Damon Poeter| Itproportal

Intel this week introduced the 22-nanometer Xeon E5 2600 v2 product family of processors for servers, storage, and networking infrastructure, promising up to a 50 per cent uptick in performance and a 45 per cent gain in energy efficiency compared with the preceding generation of Xeon E5 chips.

The next-generation processors have set 15 new dual-socket performance world records across benchmarking tests that measure computing performance in areas like running databases, enterprise computing, web services, technical computing, virtualisation, and energy efficiency, said Diane Bryant, senior vice president and general manager of Intel’s Datacenter and Connected Systems Group.

“We have a broad range of solutions and thanks to our partners, we are able to ship products that are optimized for all those types of workloads,” Bryant said on the first day of the Intel Developer Forum, reiterating some of the major points she made at Intel’s Datacenter Day earlier this year.

IT, she said, is no longer just a support structure for businesses, but “is the business” and a “path to delivering new results, new opportunities, and new revenue streams.”

Bryant said Intel’s new Xeon E5 chips are shipping now and are designed to take on the two big trending technology challenges in the datacentre – cloud computing and big data management and analysis – as well as address three major segments of the datacentre — servers, storage, and networking.

In servers, Bryant emphasised the extent to which back-end computing resources go un-utilised in today’s datacentres, promising that the Xeon E5 2600 v2 product line would make ramping up virtualisation and automation that much easier to do and consequently increase asset utilisation rates.

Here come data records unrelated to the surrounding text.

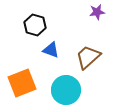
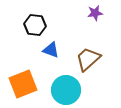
purple star: moved 2 px left, 1 px down
black hexagon: rotated 10 degrees counterclockwise
brown trapezoid: moved 2 px down
orange square: moved 1 px right, 1 px down
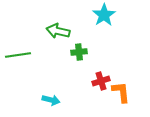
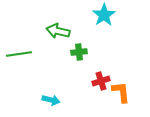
green line: moved 1 px right, 1 px up
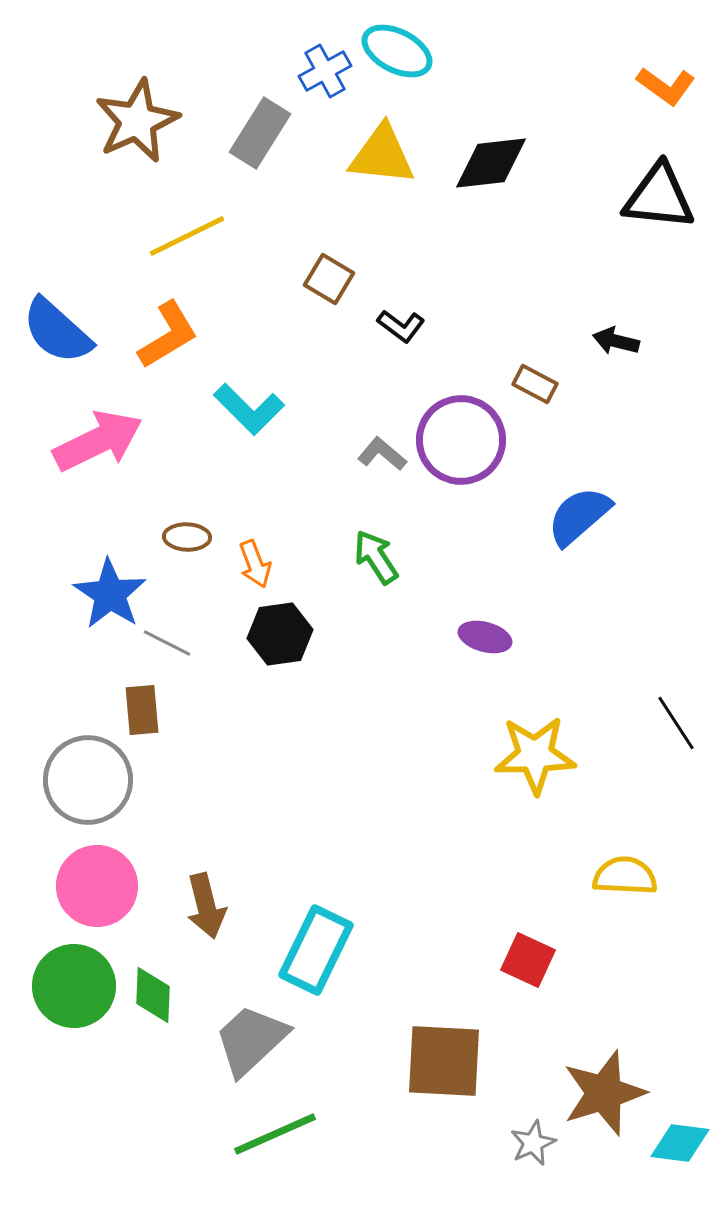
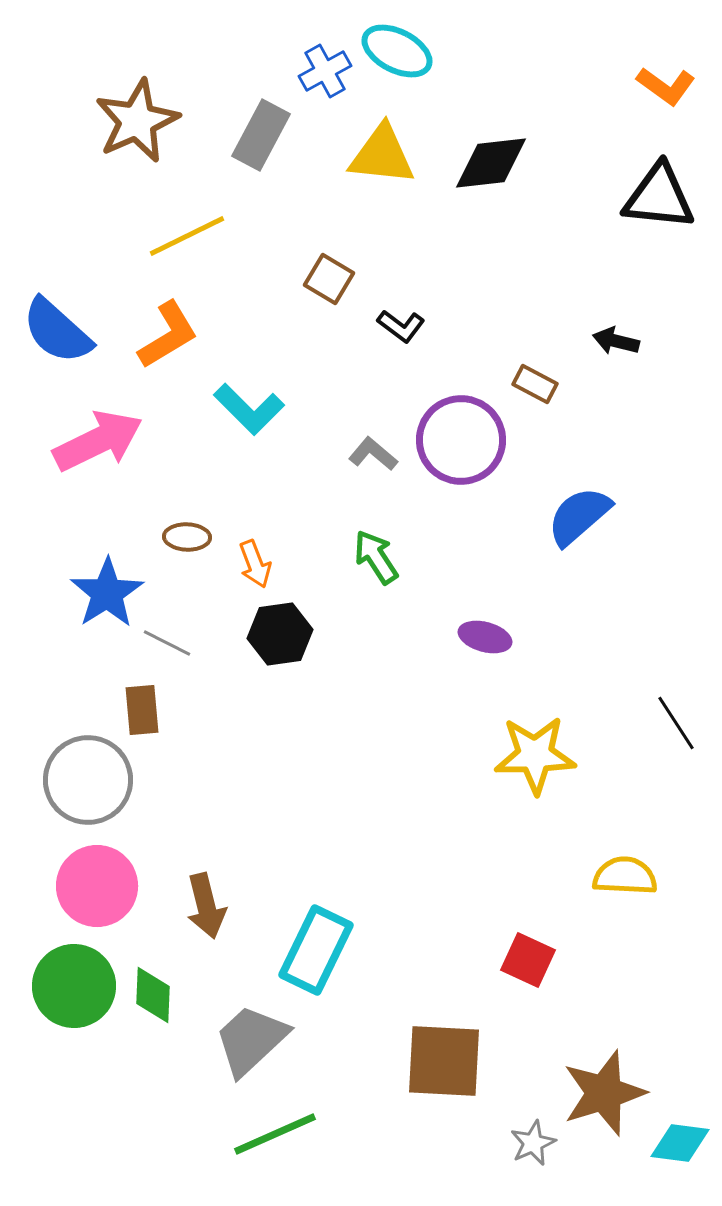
gray rectangle at (260, 133): moved 1 px right, 2 px down; rotated 4 degrees counterclockwise
gray L-shape at (382, 454): moved 9 px left
blue star at (110, 594): moved 3 px left, 1 px up; rotated 6 degrees clockwise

Intel partners making use of the new Xeon E5 server/workstation parts in assorted ways include supercomputer-maker Inspur and Apple, which is using Xeon E5 chips in its latest Mac Pro. IBM, meanwhile, has put the Xeon E5 line at the heart of its forthcoming NeXtScale architecture targeting public and private cloud computing. Compatible with standard racks, optimised for top-of-rack switching, and software defined network (SDN)-ready, NeXtScale will appear in systems shipping in October, with more servers to follow in November and throughout 2014, including microservers and systems using next-generation processors.

Intel’s new Xeon E5 family also includes products aimed at the storage market. Partners taking advantage of new features in that lineup, such as in-line de-duplication, include Dell, EMC, Hewlett-Packard, IBM, NEC, Fujitsu, Huawei, DataDirect Networks, Nexsan, Oracle, NetApp, X-10, and Xyratex, Bryant said.Finally, Intel is pushing Xeon E5 as a networking solution and at the Intel Developer Forum, Bryant announced the formation of its Network Builders Program, which is modelled after the company’s existing Cloud Builders Program.

Intel Network Builders includes nearly 30 member partners at the outset, including some familiar names like HP, VMware, Brocade, and others. Bryant said the programme would focus on building out and innovating new technologies for SDNs and Network Function Virtualisation (NFV), with Intel’s objective to “bring Moore’s Law to networks.”